══ Source material ══
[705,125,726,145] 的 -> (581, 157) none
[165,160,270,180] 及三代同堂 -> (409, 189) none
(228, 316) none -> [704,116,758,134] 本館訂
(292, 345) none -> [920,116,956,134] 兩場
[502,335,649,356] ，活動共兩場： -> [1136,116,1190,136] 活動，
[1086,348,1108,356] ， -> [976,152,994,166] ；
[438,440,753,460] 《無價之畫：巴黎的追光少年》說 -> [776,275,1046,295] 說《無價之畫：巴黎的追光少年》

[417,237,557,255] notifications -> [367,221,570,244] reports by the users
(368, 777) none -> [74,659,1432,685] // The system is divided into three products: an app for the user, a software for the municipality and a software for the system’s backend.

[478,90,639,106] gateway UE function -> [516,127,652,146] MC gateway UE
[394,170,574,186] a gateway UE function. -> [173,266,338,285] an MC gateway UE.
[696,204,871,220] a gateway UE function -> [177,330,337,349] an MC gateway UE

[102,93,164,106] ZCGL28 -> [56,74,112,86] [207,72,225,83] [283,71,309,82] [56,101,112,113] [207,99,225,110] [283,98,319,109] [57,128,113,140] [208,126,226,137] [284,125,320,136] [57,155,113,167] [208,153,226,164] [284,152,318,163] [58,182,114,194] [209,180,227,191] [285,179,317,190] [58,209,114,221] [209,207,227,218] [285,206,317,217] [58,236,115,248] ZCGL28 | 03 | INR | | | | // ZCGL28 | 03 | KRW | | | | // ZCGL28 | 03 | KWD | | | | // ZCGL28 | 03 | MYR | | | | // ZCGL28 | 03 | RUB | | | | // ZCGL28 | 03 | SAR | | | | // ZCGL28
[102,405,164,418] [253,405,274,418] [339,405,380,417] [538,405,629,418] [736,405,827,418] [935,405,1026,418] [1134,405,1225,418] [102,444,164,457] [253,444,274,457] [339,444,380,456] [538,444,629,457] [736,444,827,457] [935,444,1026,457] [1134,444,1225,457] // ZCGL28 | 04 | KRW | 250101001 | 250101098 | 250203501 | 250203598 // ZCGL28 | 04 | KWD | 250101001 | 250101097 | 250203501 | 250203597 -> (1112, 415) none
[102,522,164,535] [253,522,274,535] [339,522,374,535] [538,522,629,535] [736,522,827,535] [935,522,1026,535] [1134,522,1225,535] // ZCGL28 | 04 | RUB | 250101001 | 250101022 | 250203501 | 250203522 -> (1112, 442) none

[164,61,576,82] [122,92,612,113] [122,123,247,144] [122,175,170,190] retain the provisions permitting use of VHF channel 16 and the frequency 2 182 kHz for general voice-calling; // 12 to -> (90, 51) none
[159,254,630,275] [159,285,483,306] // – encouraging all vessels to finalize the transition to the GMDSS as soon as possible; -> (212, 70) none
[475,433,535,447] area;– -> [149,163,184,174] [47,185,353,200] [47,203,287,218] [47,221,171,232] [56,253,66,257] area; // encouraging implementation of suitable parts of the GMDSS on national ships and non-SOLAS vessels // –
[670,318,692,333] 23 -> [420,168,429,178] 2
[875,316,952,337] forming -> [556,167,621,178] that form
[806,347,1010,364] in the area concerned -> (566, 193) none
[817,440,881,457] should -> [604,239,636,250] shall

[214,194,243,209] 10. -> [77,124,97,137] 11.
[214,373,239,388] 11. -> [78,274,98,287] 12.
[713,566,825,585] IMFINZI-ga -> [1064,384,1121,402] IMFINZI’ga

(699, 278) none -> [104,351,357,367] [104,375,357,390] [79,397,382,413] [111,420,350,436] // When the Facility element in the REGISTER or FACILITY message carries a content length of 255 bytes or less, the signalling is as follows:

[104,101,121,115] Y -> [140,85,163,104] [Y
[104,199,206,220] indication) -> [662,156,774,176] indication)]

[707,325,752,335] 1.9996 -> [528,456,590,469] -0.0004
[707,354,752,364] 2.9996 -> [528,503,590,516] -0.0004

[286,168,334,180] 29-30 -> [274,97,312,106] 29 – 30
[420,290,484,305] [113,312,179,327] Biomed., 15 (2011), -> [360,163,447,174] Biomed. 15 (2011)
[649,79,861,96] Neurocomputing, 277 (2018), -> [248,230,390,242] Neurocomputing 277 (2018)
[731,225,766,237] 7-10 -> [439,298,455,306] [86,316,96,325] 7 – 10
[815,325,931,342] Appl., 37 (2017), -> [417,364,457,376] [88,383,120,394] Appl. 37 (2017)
═══
_To-do item_
In the lines above, locate the string "function". Copy every line where it occurs.

_Your solution_
[478,90,639,106] gateway UE function -> [516,127,652,146] MC gateway UE
[394,170,574,186] a gateway UE function. -> [173,266,338,285] an MC gateway UE.
[696,204,871,220] a gateway UE function -> [177,330,337,349] an MC gateway UE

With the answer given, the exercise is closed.